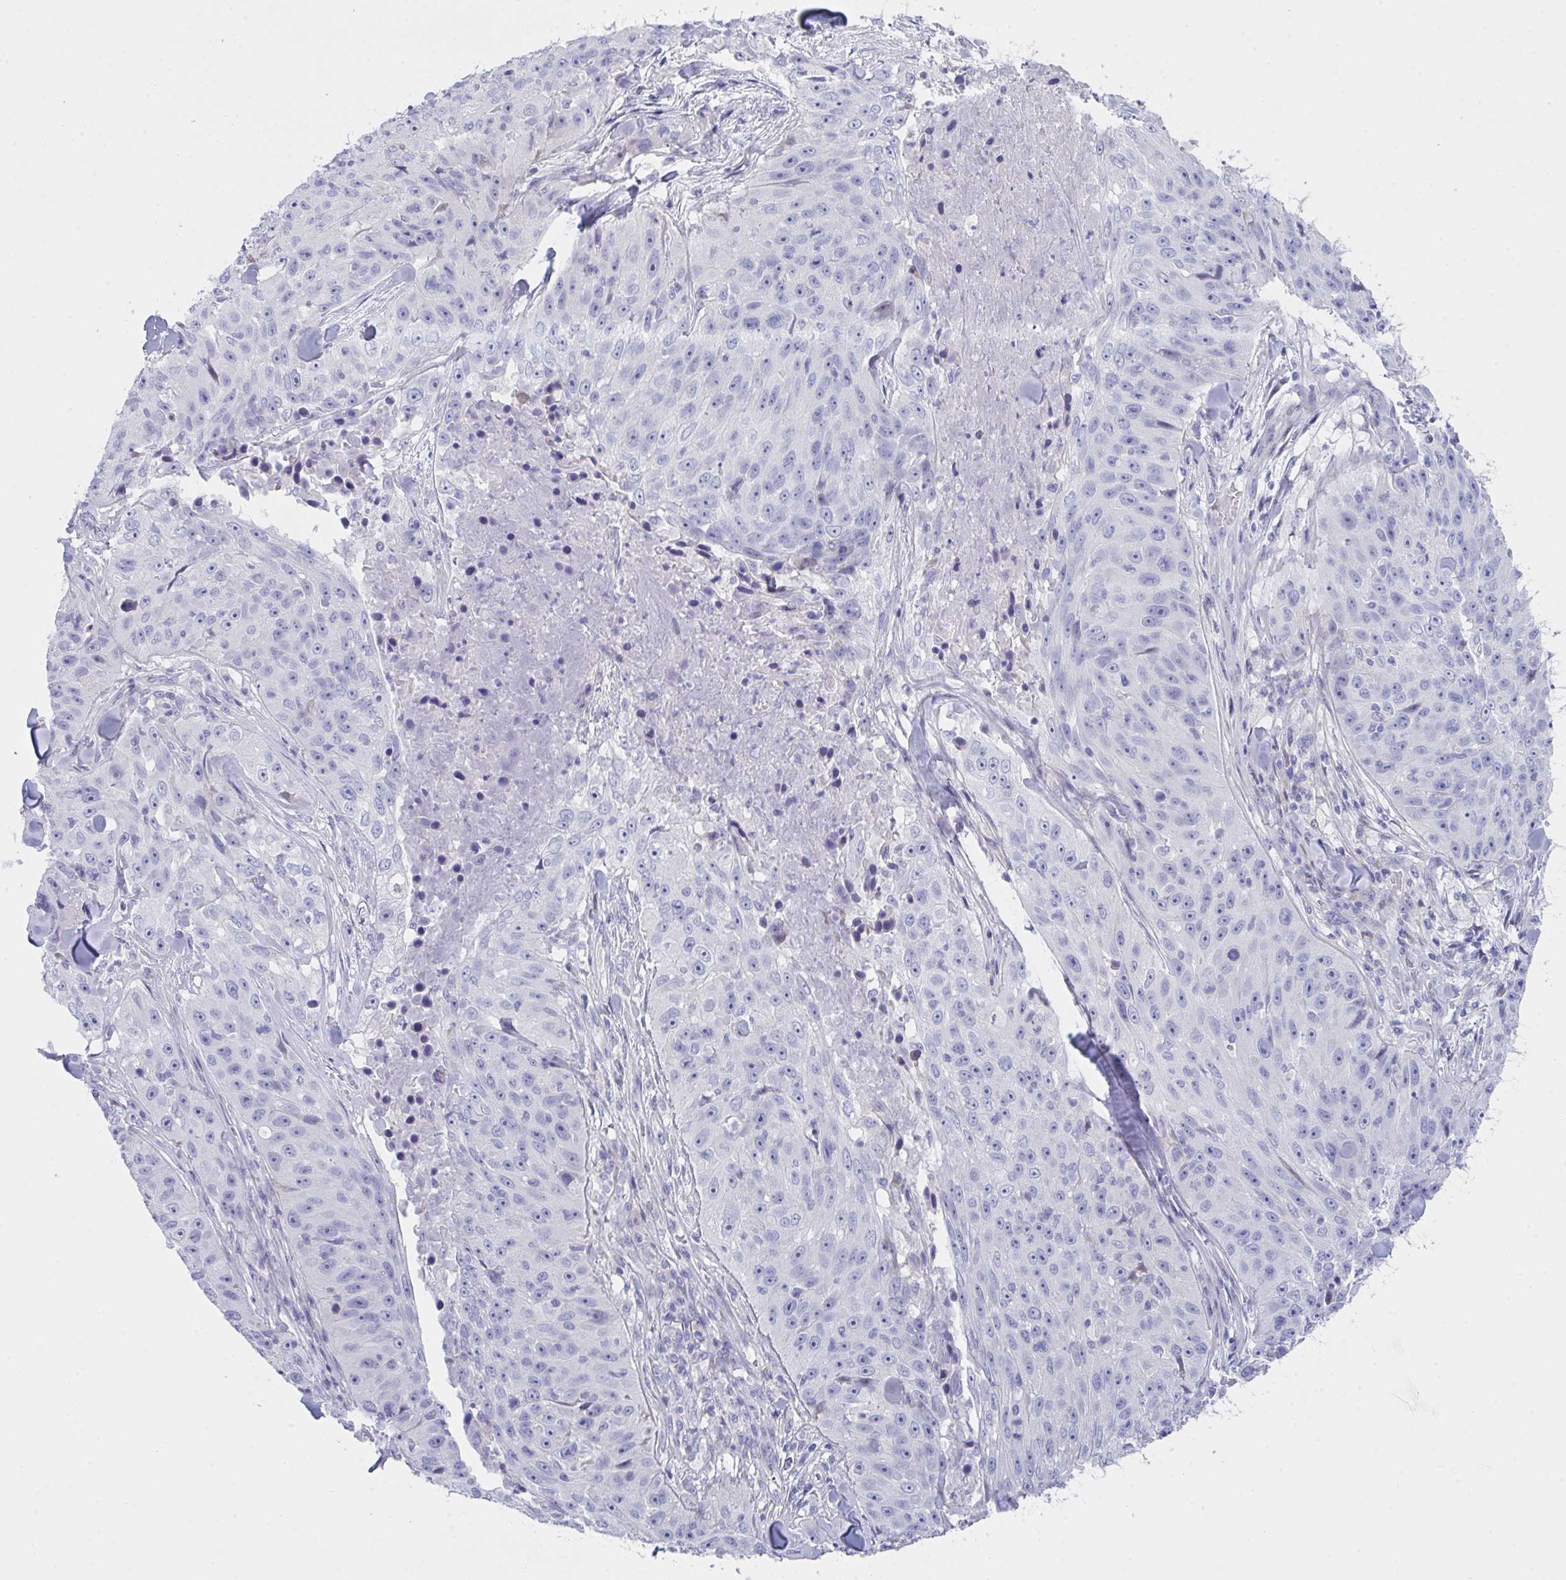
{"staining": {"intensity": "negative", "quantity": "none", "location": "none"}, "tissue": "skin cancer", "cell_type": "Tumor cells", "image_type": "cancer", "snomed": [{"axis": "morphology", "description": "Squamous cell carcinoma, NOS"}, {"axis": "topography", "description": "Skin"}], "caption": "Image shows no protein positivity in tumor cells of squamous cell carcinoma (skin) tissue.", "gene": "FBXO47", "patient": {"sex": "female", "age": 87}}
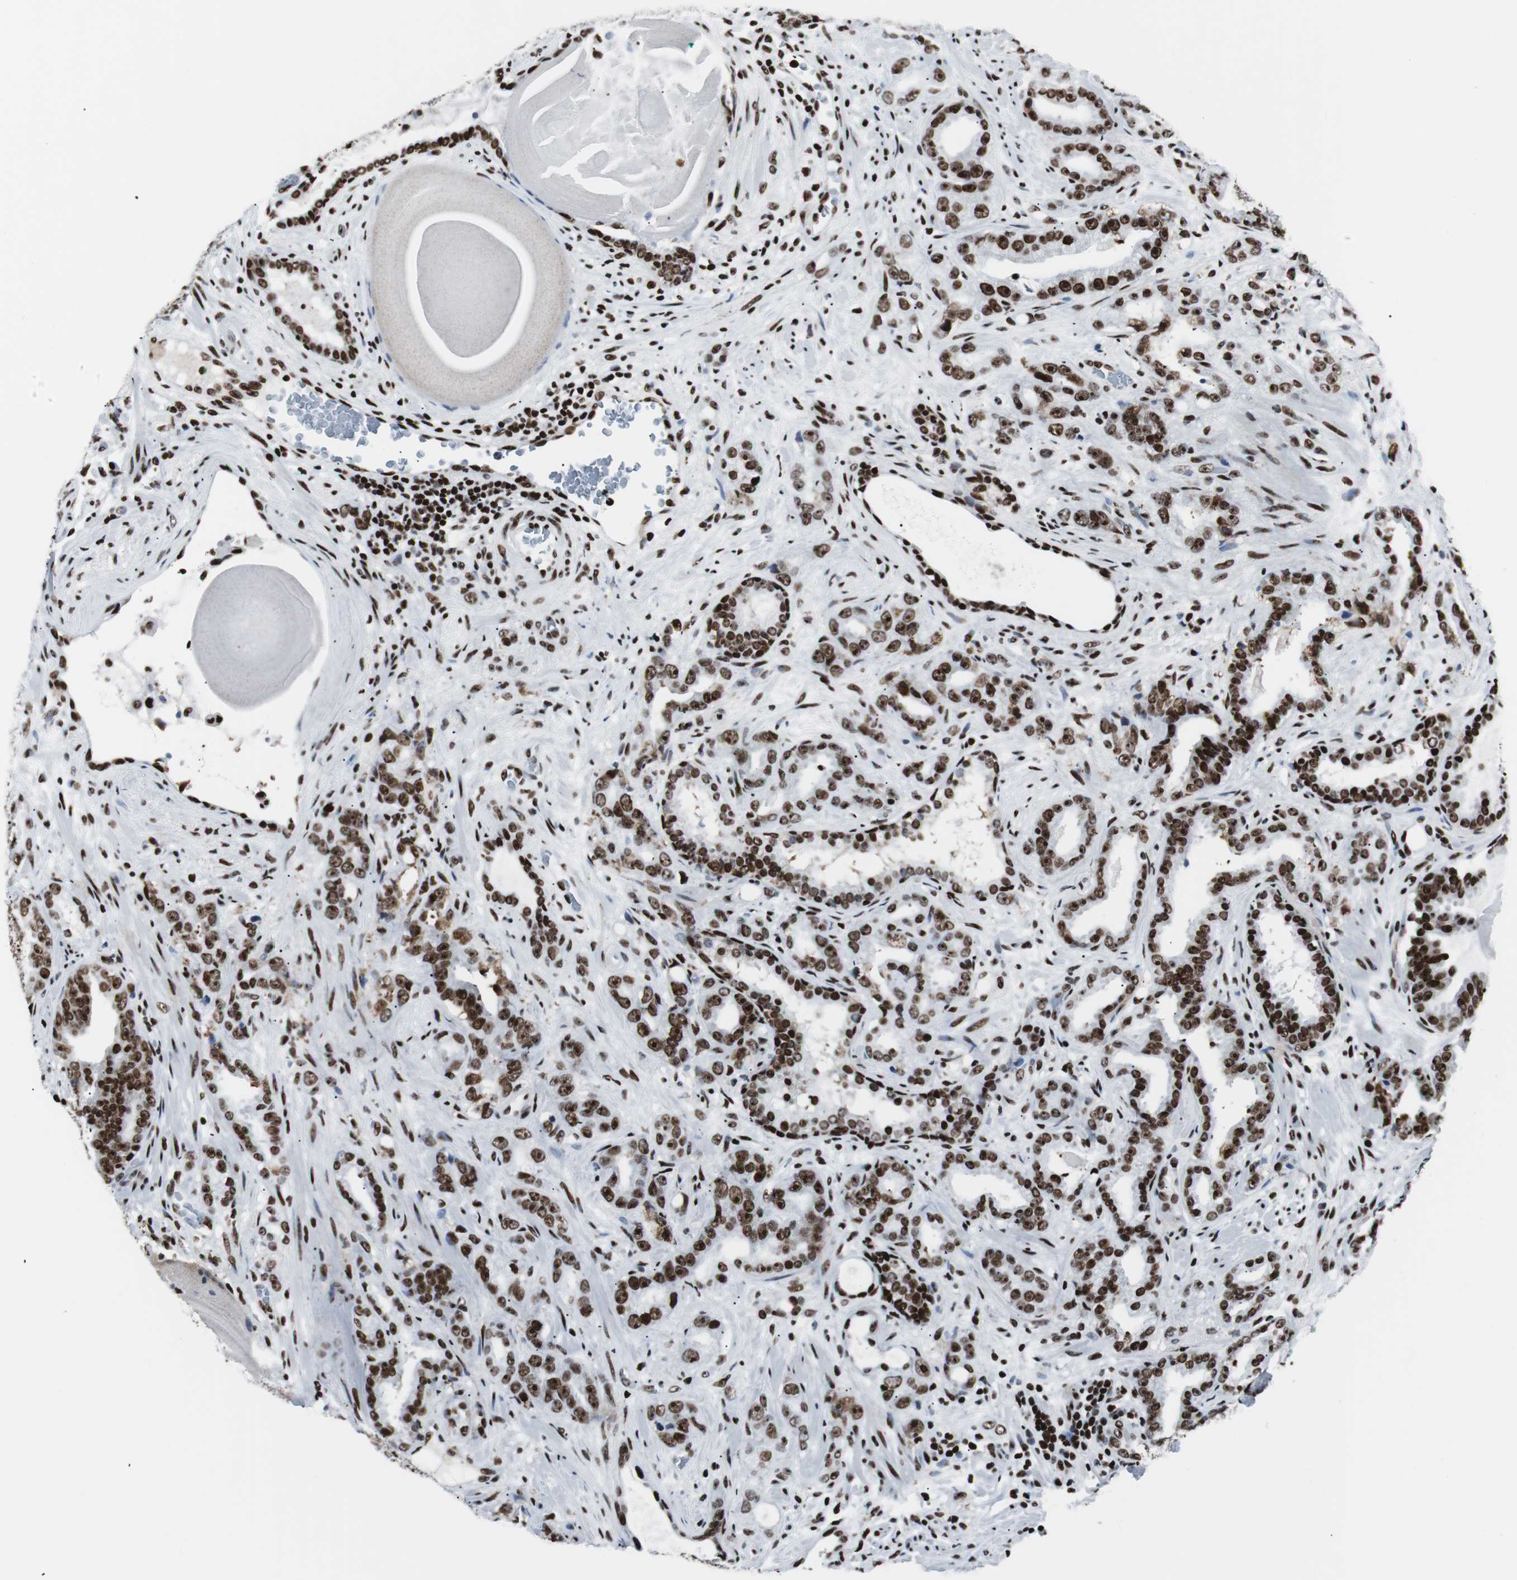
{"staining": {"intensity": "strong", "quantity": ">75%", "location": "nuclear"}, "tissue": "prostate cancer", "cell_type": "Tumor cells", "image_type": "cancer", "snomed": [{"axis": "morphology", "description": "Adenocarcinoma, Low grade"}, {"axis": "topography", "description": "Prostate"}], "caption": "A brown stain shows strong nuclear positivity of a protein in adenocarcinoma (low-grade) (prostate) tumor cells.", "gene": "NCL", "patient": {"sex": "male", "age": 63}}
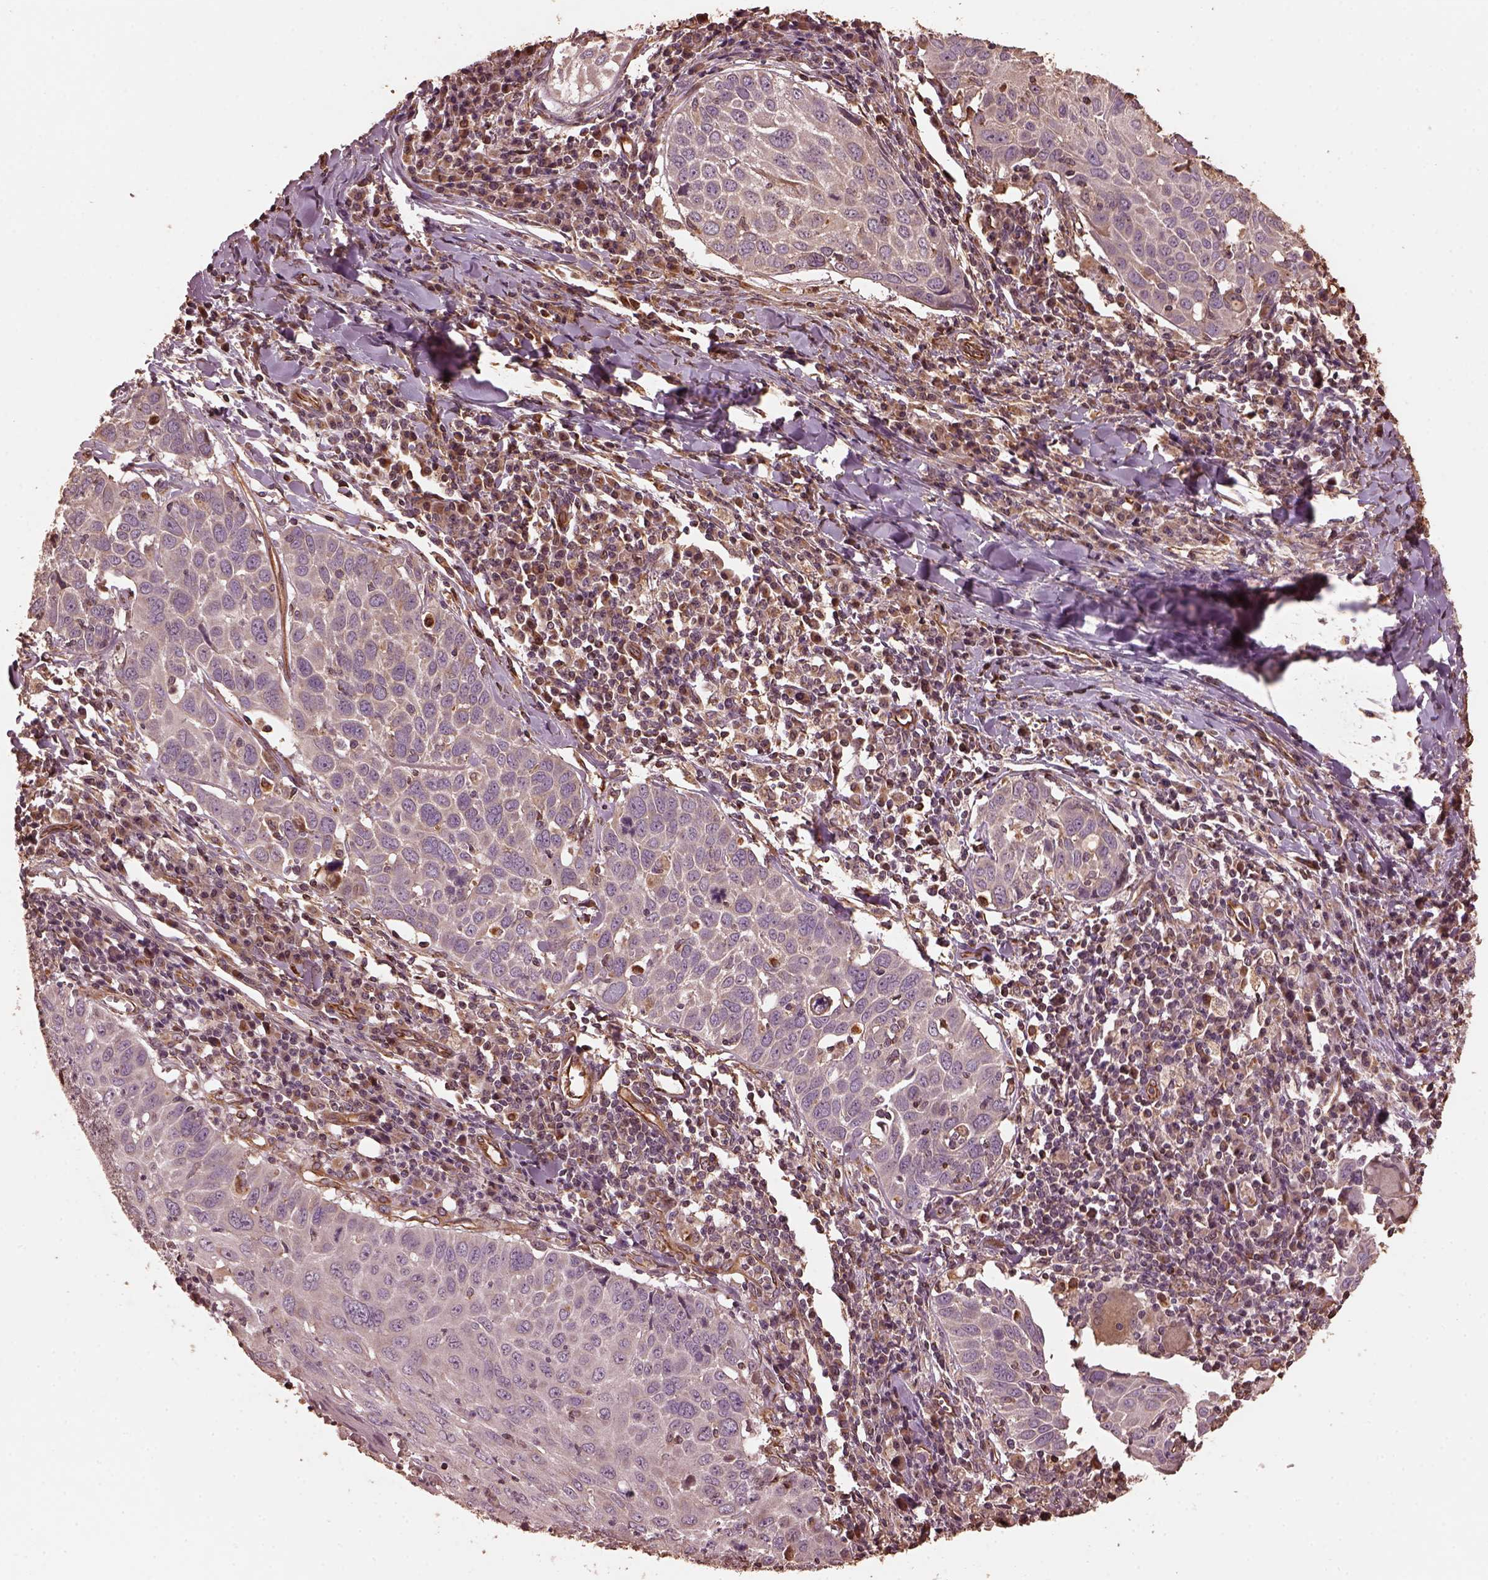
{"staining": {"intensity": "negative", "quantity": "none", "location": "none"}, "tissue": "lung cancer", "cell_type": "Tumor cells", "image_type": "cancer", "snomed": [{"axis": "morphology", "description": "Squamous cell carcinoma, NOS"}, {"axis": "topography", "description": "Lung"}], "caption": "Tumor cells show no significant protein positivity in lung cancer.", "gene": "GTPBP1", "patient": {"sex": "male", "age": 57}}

:: Prompt ::
Leaving the pictures out, output all of the listing exactly.

:: Solution ::
{"staining": {"intensity": "negative", "quantity": "none", "location": "none"}, "tissue": "skin cancer", "cell_type": "Tumor cells", "image_type": "cancer", "snomed": [{"axis": "morphology", "description": "Squamous cell carcinoma, NOS"}, {"axis": "topography", "description": "Skin"}], "caption": "Image shows no protein positivity in tumor cells of squamous cell carcinoma (skin) tissue.", "gene": "FBXO47", "patient": {"sex": "female", "age": 87}}
{"staining": {"intensity": "strong", "quantity": ">75%", "location": "nuclear"}, "tissue": "prostate cancer", "cell_type": "Tumor cells", "image_type": "cancer", "snomed": [{"axis": "morphology", "description": "Adenocarcinoma, Low grade"}, {"axis": "topography", "description": "Prostate"}], "caption": "A brown stain shows strong nuclear positivity of a protein in adenocarcinoma (low-grade) (prostate) tumor cells.", "gene": "NCL", "patient": {"sex": "male", "age": 63}}
{"staining": {"intensity": "negative", "quantity": "none", "location": "none"}, "tissue": "lung cancer", "cell_type": "Tumor cells", "image_type": "cancer", "snomed": [{"axis": "morphology", "description": "Squamous cell carcinoma, NOS"}, {"axis": "topography", "description": "Lung"}], "caption": "Tumor cells show no significant protein positivity in lung cancer.", "gene": "GTPBP1", "patient": {"sex": "male", "age": 57}}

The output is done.